Methodology statement

This report was written by Ipsos on the findings from the 2012 Employee Mobility study, conducted by Ipsos on behalf of the Canadian Employee Relocation Council. Ipsos is an independent global market research company that has been in the business for nearly 40 years. In 2012, Ipsos partnered with the Canadian Employee Relocation Council (CERC) to launch a tracking study about employee mobility on Global @dvisor, Ipsos’ regularly-running global research vehicle. The global poll is sponsored by BDO, TheMIGroup, HSBC Bank Canada, Atlas Canada, Brookfield Global Relocation Services, Crown World Mobility, ERCO Worldwide, NEI Global Relocation, and Weichert Relocation Resources Inc. Global @dvisor is Ipsos’ regular online survey that fields in 24 countries around the world with approximately 18,500 respondents every month.

The CERC poll on employee mobility ran in 24 countries via the Ipsos Online Panel system. It fielded online between August 7th and August 21st, 2012 in the following countries: Argentina, Australia, Belgium, Brazil, Canada, China, France, Germany, Great Britain, Hungary, India, Indonesia, Italy, Japan, Mexico, Poland, Russia, Saudi Arabia, South Africa, South Korea, Spain, Sweden, Turkey and the United States of America. An international sample of 12,827 employees out of 18,872 adults aged 18-64 in the US and Canada, and age 16-64 in all other countries, were interviewed.

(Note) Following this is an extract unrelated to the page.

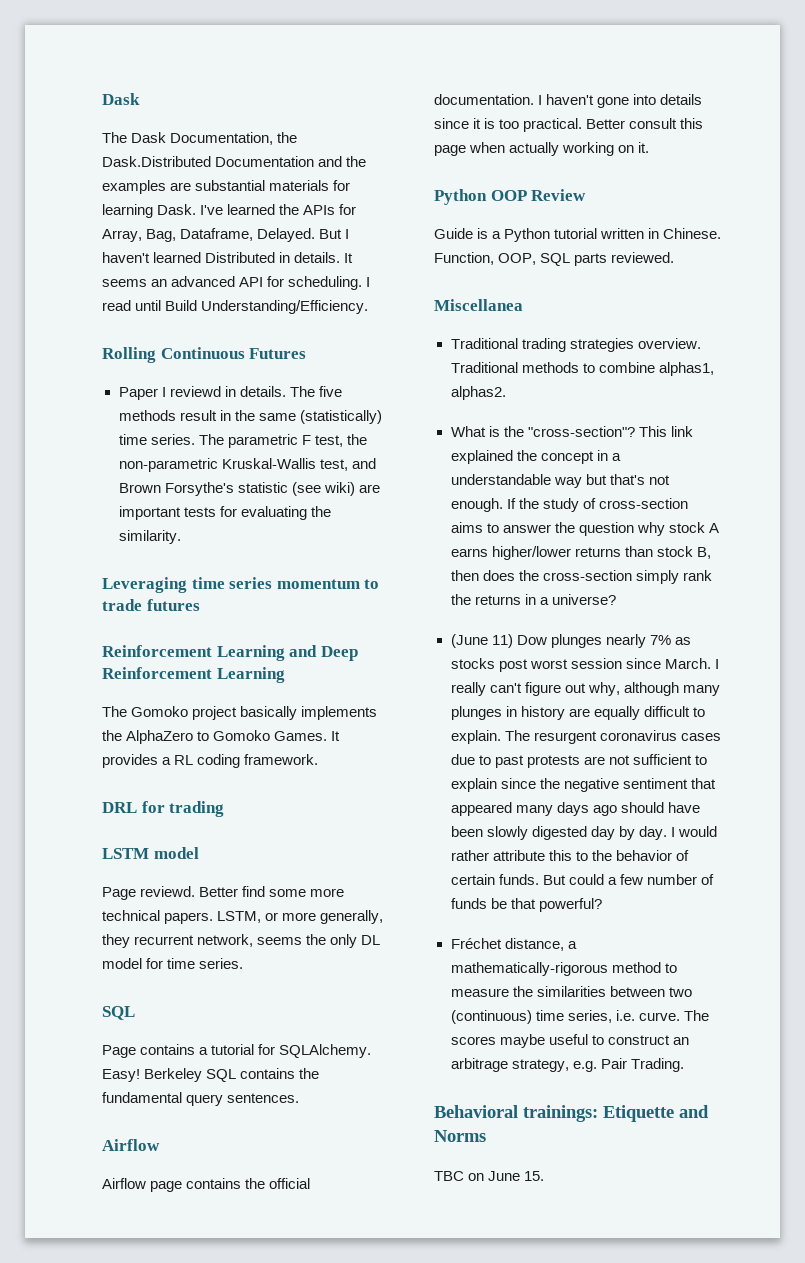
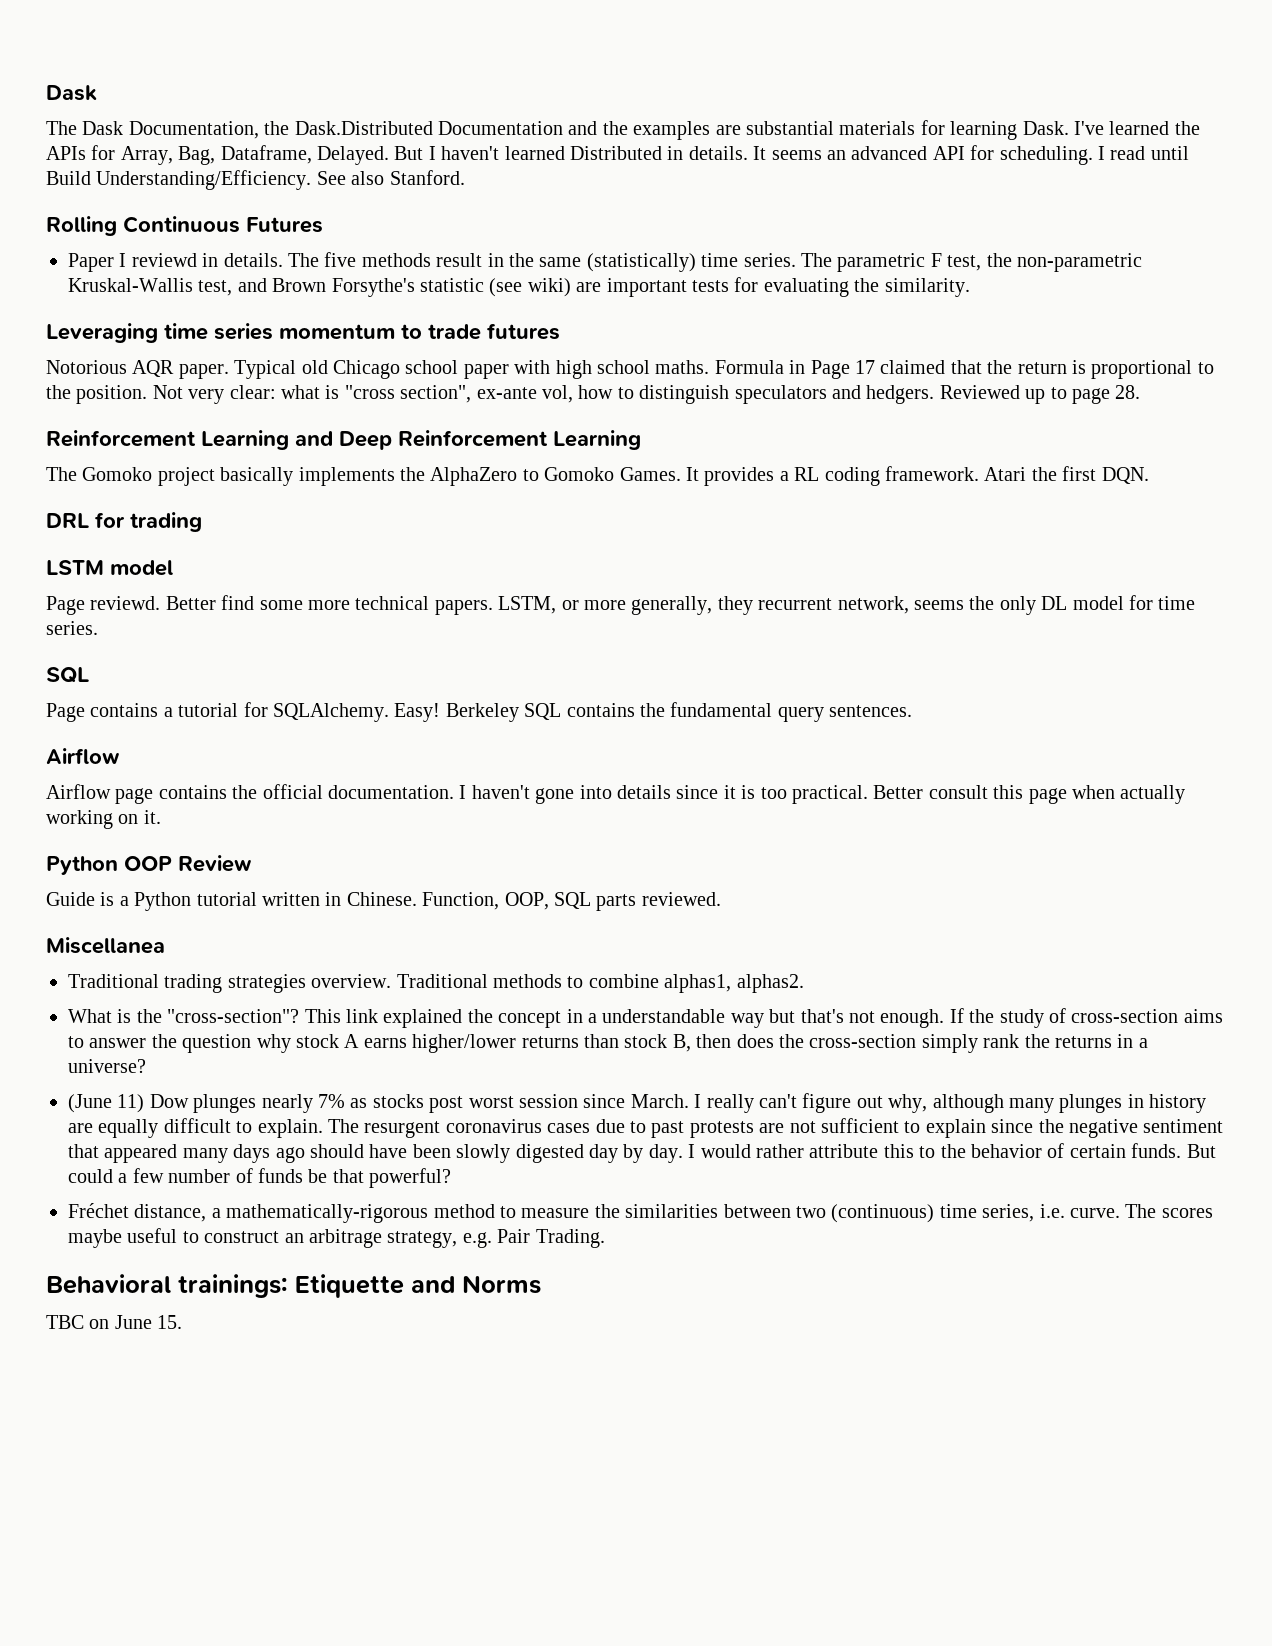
(369, 307) none -> [316,170,465,185] See also Stanford.
(200, 605) none -> [46,360,1214,379] [46,385,1141,404] // Notorious AQR paper. Typical old Chicago school paper with high school maths. Formula in Page 17 claimed that the return is proportional to the position. Not very clear: what is "cross section", ex-ante vol, how to distinguish speculators and hedgers. Reviewed up to page 28.
(319, 759) none -> [984,466,1149,484] Atari the first DQN.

Approximately 1,000+ individuals participated on a country by country basis with the exception of Argentina, Indonesia, Mexico, Poland, Saudi Arabia, South Africa, South Korea, Sweden, Russia and Turkey, where each have a sample 500+. Weighting was then employed to balance demographics and ensure that the sample’s composition reflects that of the adult population according to the most recent country Census data and to provide results intended to approximate the sample universe.